Andrew Dalke: mmpdb crowdfunding consortium
(published: Oct. 3, 2019, noon)
How can we raise money to fund open source software development in cheminformatics? It's a hard question. Asking for donations doesn't work – companies might not even have a mechanism to make donations. Consultant-based funding doesn't work that well either, because the cost of developing a general-purpose tool is several times more expensive than developing a tool which only meets the specialized needs of one client, and few clients are willing to subsidize the rest of the field. Proprietary software development solves the problem by getting many people to pay for the same product. Can we learn from the success of proprietary software to get the funds which would certainly be useful in improving open source software?
I have started the mmpdb
crowdfunding consortium to see if crowdfunding can
be used to fund further development of the matched molecular pair
The deadline to join is 1 Febrary 2020 – join now!

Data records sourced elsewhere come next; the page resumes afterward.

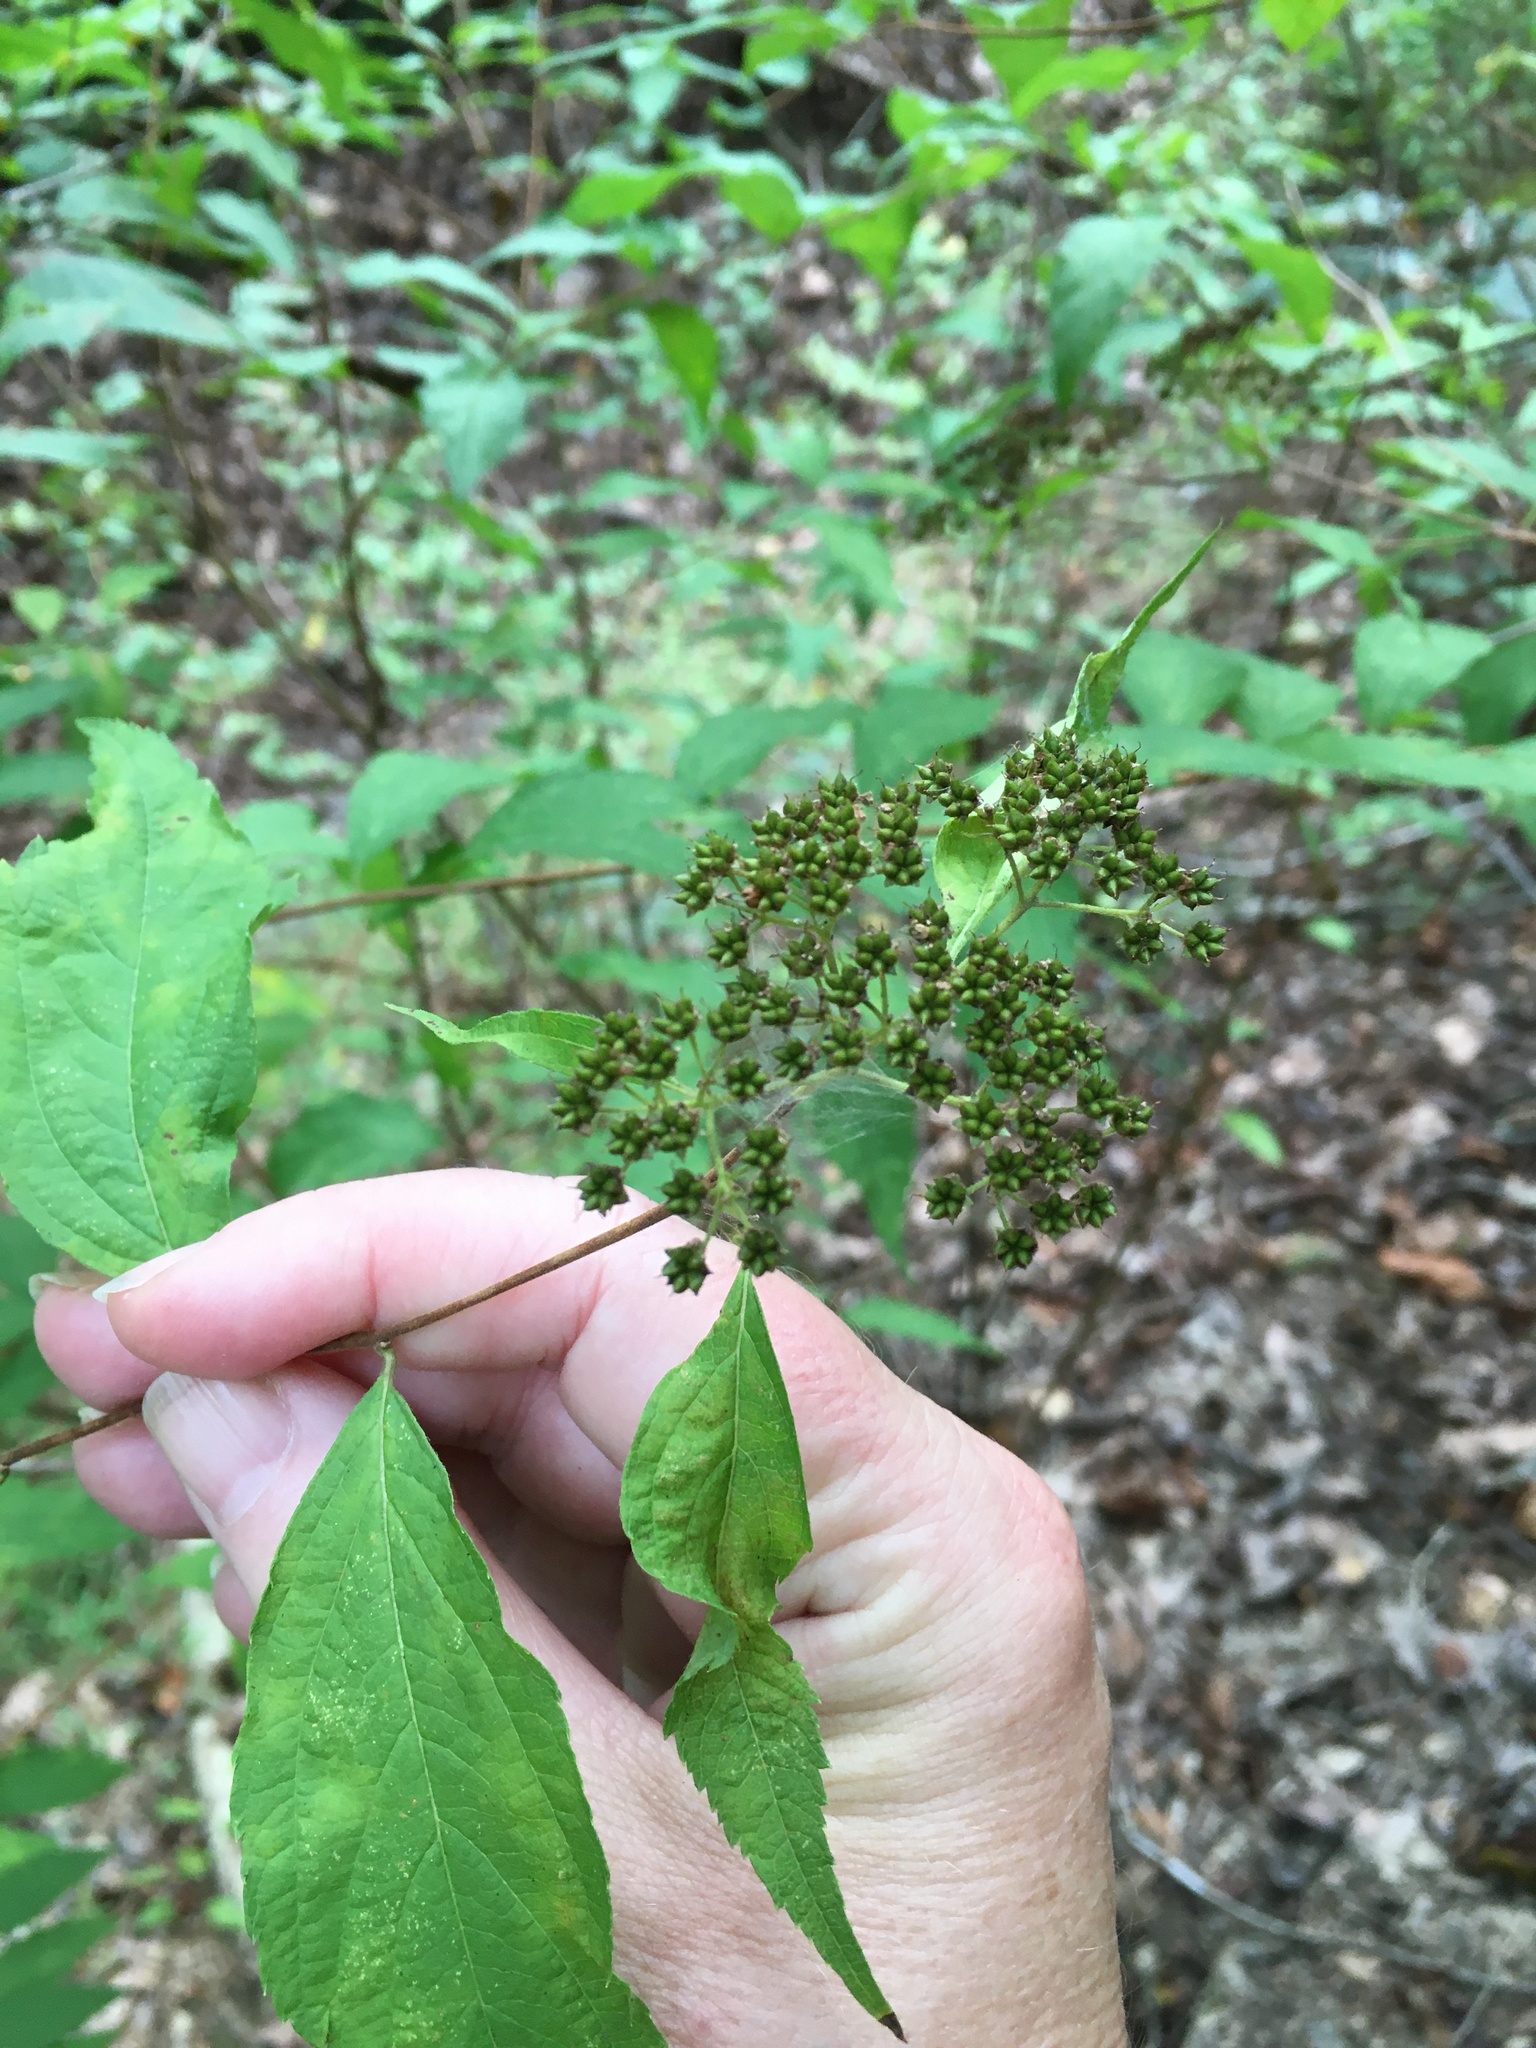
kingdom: Plantae
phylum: Tracheophyta
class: Magnoliopsida
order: Rosales
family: Rosaceae
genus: Spiraea
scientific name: Spiraea japonica
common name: Japanese spiraea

mmpdb is an open source success story. It started as the
program developed by Jameed Hussain and Ceara Rea. Their employer, GSK
contributed it to the RDKit project. There was no more GSK funding,
but others could study and improve the code.
Roche then funded me, Christian Kramer, and Jérôme Hert to add several improvements:
- better support for symmetry, which results in fully canonical pair descriptions
- support for chirality, including matching chiral with prochiral structures
- can include the chemical environment when finding pairs
- generate property change statistics for each pair, environment, and property type
- parallelized fragmentation
- fragmentation can re-use fragmentations from a previous run
- performance speedups during indexing
- pair, environment, and property statistics are stored in a SQLite database
- analysis tools to propose possible transforms to an input structure, or to predict property shifts between two structures
Mmpdb is popular. Several people at the 2019 RDKit User Group meeting in Hamburg presented work which used it or at least referenced it.
But, who supports it? Who adds features? There is no more funding from GSK or Roche, so all we have a precious and scarce volunteer time. Others might fund their own developers to improve mmpdb, but the code is pretty complicated and it will take a while for new developers to get up to speed.
There is a long and ongoing discussion about how to fund open source projects. I won't even attempt to summarize them here, though I will point to Roads and Bridges: The Unseen Labor Behind Our Digital Infrastructure as one starting point.
My question is, are mmpdb users willing to fund its further development? If not, the project is not sustainable. I believe they are willing; the problem is that it's hard to justify paying money for software anyone can download for free.
I previously tried to develop chemfp as a purely open source commercial product. When customers bought the product, they got the software under the MIT license. This ended up being difficult, for reasons I'll likely blog about later. I now also offer chemfp with proprietary licensing, at a cheaper price.
With mmpdb, I am trying crowdfunding, along the lines of Kickstarter. The basic goals are:
- Postgres support
- new commmand-line option ("proprulecat") to export property tables as CSV
Beyond that are stretch goals. The one many people want is to store the chemical environment in the database as a fragment SMILES, rather than a hex-encoded SHA256 hash of the rooted Morgan fingerprints.
As more people sign up, I'll develop mmpdb further. Many of the stretch goals are related to documentation and testing. Mmpdb was developed as a research project, and needs those sorts of infrastructure improvements to allow future growth.
If enough people join, there will definitely be future crowdfunding efforts, perhaps a web interface, or support for categorial statistics, or other features people have asked me about.
I don't think people will pay for features that are available for free, so these changes will not be made available to the public until specific funding goals are reached.
How do you explain
crowdfunding to accounting?
Don't. (Unless you really want to.) Tell them you are going to purchase a new version of mmpdb with Postgres and "proprulecat" support. You will receive these within two weeks of sending me – that is, my Sweden-based software company – a purchase order.
In addition, purchase includes membership in the mmpdb consortium. As more people join, and additional funding goals met, I will continue to improve mmpdb, and you will get those improvements as part of your membership.